CloudTune Build Log

CloudTune: Distributed GPU Broker Playbook

January 2025 8 min read

When I started CloudTune, I did not want another model-training dashboard. I wanted the missing piece of the LLM stack: a one-click GPU broker that can fine-tune, serve, and attest runs across AWS, GCP, and Azure with the rigor that regulated industries expect. The hard part was never GPUs themselves; it was the volatility of spot markets that behave more like high-frequency trading venues than cloud APIs.

CloudTune is engineered for survival under volatility. Everything in the platform, from Terraform modules to LoRA checkpoints, assumes GPUs can vanish and budgets can spike mid-run. That forced me to design the system like a resilient market infrastructure, not a single-cloud script.

Terraform modules that respect reality

Most IaC GPU templates assume capacity is stable. CloudTune ships three Terraform modules (AWS, GCP, Azure) that expose a GPU bidder with safeguards:

Attempt spot capacity, then fall back to on-demand when supply collapses.
Maintain rolling checkpoints so preemptions cost minutes, not hours.
Record provenance for each run so receipts stay audit-ready.

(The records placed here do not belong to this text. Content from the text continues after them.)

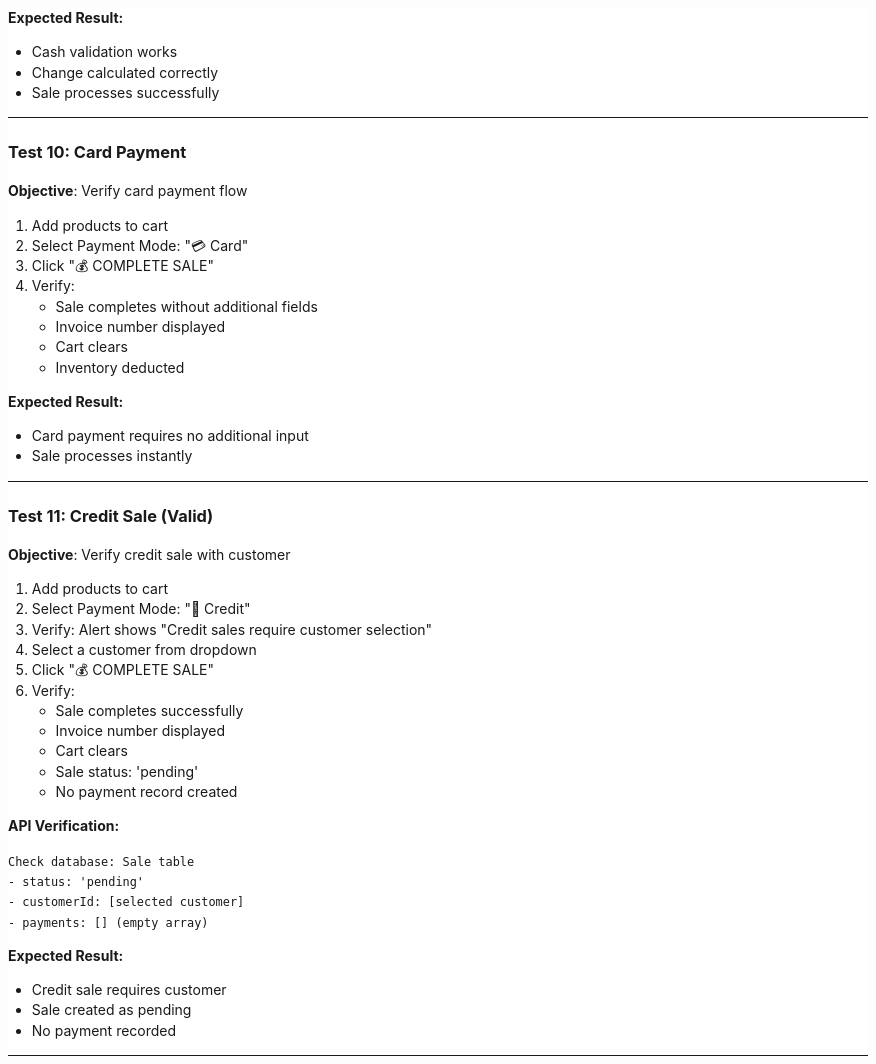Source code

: **Expected Result:**
- Cash validation works
- Change calculated correctly
- Sale processes successfully

---

### Test 10: Card Payment
**Objective**: Verify card payment flow

1. Add products to cart
2. Select Payment Mode: "💳 Card"
3. Click "💰 COMPLETE SALE"
4. Verify:
   - Sale completes without additional fields
   - Invoice number displayed
   - Cart clears
   - Inventory deducted

**Expected Result:**
- Card payment requires no additional input
- Sale processes instantly

---

### Test 11: Credit Sale (Valid)
**Objective**: Verify credit sale with customer

1. Add products to cart
2. Select Payment Mode: "📝 Credit"
3. Verify: Alert shows "Credit sales require customer selection"
4. Select a customer from dropdown
5. Click "💰 COMPLETE SALE"
6. Verify:
   - Sale completes successfully
   - Invoice number displayed
   - Cart clears
   - Sale status: 'pending'
   - No payment record created

**API Verification:**
```
Check database: Sale table
- status: 'pending'
- customerId: [selected customer]
- payments: [] (empty array)
```

**Expected Result:**
- Credit sale requires customer
- Sale created as pending
- No payment recorded

---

With this layer, the platform can slide workloads from AWS when H100 pools disappear to GCP or Azure when prices reset. Every allocation event is logged and signed so downstream compliance tooling (Axiom OS) can prove where training actually happened.

FastAPI scheduler as a market-aware broker

The CloudTune control plane is a FastAPI service that behaves like a lightweight matching engine. Incoming jobs are normalized into a schema containing:

Model family and LoRA/QLoRA parameters.
Training window, expected runtime, and budget ceiling.
Urgency class, dataset lineage, and required receipts.

The scheduler selects the cheapest GPU that satisfies both SLA and evidence requirements. Training is never fire-and-forget. Each run produces a cryptographically linked bundle (via Axiom) proving the dataset, recipe, container hash, GPU topology, and final checkpoints. That is how CloudTune earns trust with enterprises that refuse to adopt black-box tooling.

LoRA / QLoRA that does not fall apart under preemption

LoRA is light, but QLoRA with 4 and 8 bit quantization can crumble when a GPU is reclaimed. We kept runs stable with:

Shadow checkpoints every 300 to 500 steps.
Delta-only replays that restore gradients without resetting the world.
KV cache pruning ahead of recomputation cycles.

Together these techniques trim fine-tuning cost by roughly 20 to 35 percent across 7B to 13B families while staying resilient to cloud turbulence.

Observability as a first-class citizen

CloudTune ships with Prometheus, Grafana, and OpenTelemetry from day one. Prometheus scrapes the broker, trainers, and GPUs. Grafana highlights real-time burn, throughput, and failure domains. OpenTelemetry traces cross-cloud scheduling decisions, and all request-scoped logs are compressed to S3 for audit trails. The observability stack powers a "time-to-receipt" metric that measures how quickly a user request moves from run -> train -> validate -> receipt.

Inference receipts stay under 60 seconds. Training receipts consume less than 5 percent of total wall-clock runtime. Those guarantees let founders and researchers operate CloudTune in production without losing visibility.

Lessons learned

LLM infrastructure teams ultimately face two options:

Move fast and pray the GPUs never fail.
Design for the chaotic physics of GPU markets.

CloudTune chooses the second. The mission is simple: let anyone fine-tune and serve LLMs with reliability, reproducibility, and compliance baked into the workflow. GPUs are only the beginning; the same playbook can manage inference clusters, evaluation fleets, and agentic pipelines that demand receipts.